┏━━
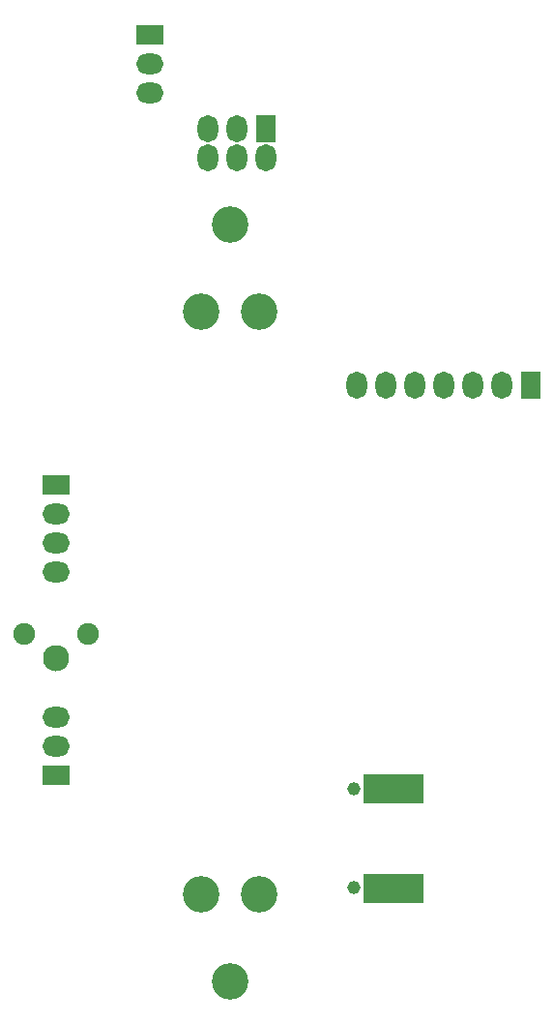
<source format=gbr>
G04 --- HEADER BEGIN --- *
%TF.GenerationSoftware,LibrePCB,LibrePCB,0.1.3*%
%TF.CreationDate,2019-12-12T00:55:15*%
%TF.ProjectId,Gfro?rli Hardware - Board,40295ca7-128f-4c1e-90ec-79de77364cdf,v2*%
%TF.Part,Single*%
%FSLAX66Y66*%
%MOMM*%
G01*
G74*
G04 --- HEADER END --- *
G04 --- APERTURE LIST BEGIN --- *
%ADD10C,2.3*%
%ADD11C,1.9*%
%ADD12R,5.28X2.613*%
%ADD13C,1.1652*%
%ADD14O,1.787X2.39*%
%ADD15R,1.787X2.39*%
%ADD16O,2.39X1.787*%
%ADD17R,2.39X1.787*%
%ADD18C,3.2*%
G04 --- APERTURE LIST END --- *
G04 --- BOARD BEGIN --- *
D10*
X6985000Y33088500D03*
D11*
X4185000Y35238500D03*
X9785000Y35238500D03*
D12*
X36512500Y21674000D03*
X36512500Y12911000D03*
D13*
X33083500Y12974500D03*
X33083500Y21610500D03*
D14*
X40957500Y56980000D03*
X35877500Y56980000D03*
X33337500Y56980000D03*
X46037500Y56980000D03*
D15*
X48577500Y56980000D03*
D14*
X43497500Y56980000D03*
X38417500Y56980000D03*
D16*
X6985000Y43180000D03*
X6985000Y45720000D03*
X6985000Y40640000D03*
D17*
X6985000Y48260000D03*
X6985000Y22860000D03*
D16*
X6985000Y27940000D03*
X6985000Y25400000D03*
D18*
X24765000Y12430000D03*
X22225000Y4810000D03*
X19685000Y12430000D03*
X22225000Y71050000D03*
X24765000Y63430000D03*
X19685000Y63430000D03*
D14*
X20320000Y79375000D03*
X22860000Y76835000D03*
X22860000Y79375000D03*
D15*
X25400000Y79375000D03*
D14*
X20320000Y76835000D03*
X25400000Y76835000D03*
D16*
X15240000Y82550000D03*
D17*
X15240000Y87630000D03*
D16*
X15240000Y85090000D03*
G04 --- BOARD END --- *
%TF.MD5,8dcbe8a6fc8444650ee623050bacea04*%
M02*

</source>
┗━━
**Prompt**
A faithful copy of every record is required, with no pictures included.

**Exercise output**
<source format=gbr>
G04 --- HEADER BEGIN --- *
%TF.GenerationSoftware,LibrePCB,LibrePCB,0.1.3*%
%TF.CreationDate,2019-12-12T00:55:15*%
%TF.ProjectId,Gfro?rli Hardware - Board,40295ca7-128f-4c1e-90ec-79de77364cdf,v2*%
%TF.Part,Single*%
%FSLAX66Y66*%
%MOMM*%
G01*
G74*
G04 --- HEADER END --- *
G04 --- APERTURE LIST BEGIN --- *
%ADD10C,2.3*%
%ADD11C,1.9*%
%ADD12R,5.28X2.613*%
%ADD13C,1.1652*%
%ADD14O,1.787X2.39*%
%ADD15R,1.787X2.39*%
%ADD16O,2.39X1.787*%
%ADD17R,2.39X1.787*%
%ADD18C,3.2*%
G04 --- APERTURE LIST END --- *
G04 --- BOARD BEGIN --- *
D10*
X6985000Y33088500D03*
D11*
X4185000Y35238500D03*
X9785000Y35238500D03*
D12*
X36512500Y21674000D03*
X36512500Y12911000D03*
D13*
X33083500Y12974500D03*
X33083500Y21610500D03*
D14*
X40957500Y56980000D03*
X35877500Y56980000D03*
X33337500Y56980000D03*
X46037500Y56980000D03*
D15*
X48577500Y56980000D03*
D14*
X43497500Y56980000D03*
X38417500Y56980000D03*
D16*
X6985000Y43180000D03*
X6985000Y45720000D03*
X6985000Y40640000D03*
D17*
X6985000Y48260000D03*
X6985000Y22860000D03*
D16*
X6985000Y27940000D03*
X6985000Y25400000D03*
D18*
X24765000Y12430000D03*
X22225000Y4810000D03*
X19685000Y12430000D03*
X22225000Y71050000D03*
X24765000Y63430000D03*
X19685000Y63430000D03*
D14*
X20320000Y79375000D03*
X22860000Y76835000D03*
X22860000Y79375000D03*
D15*
X25400000Y79375000D03*
D14*
X20320000Y76835000D03*
X25400000Y76835000D03*
D16*
X15240000Y82550000D03*
D17*
X15240000Y87630000D03*
D16*
X15240000Y85090000D03*
G04 --- BOARD END --- *
%TF.MD5,8dcbe8a6fc8444650ee623050bacea04*%
M02*

</source>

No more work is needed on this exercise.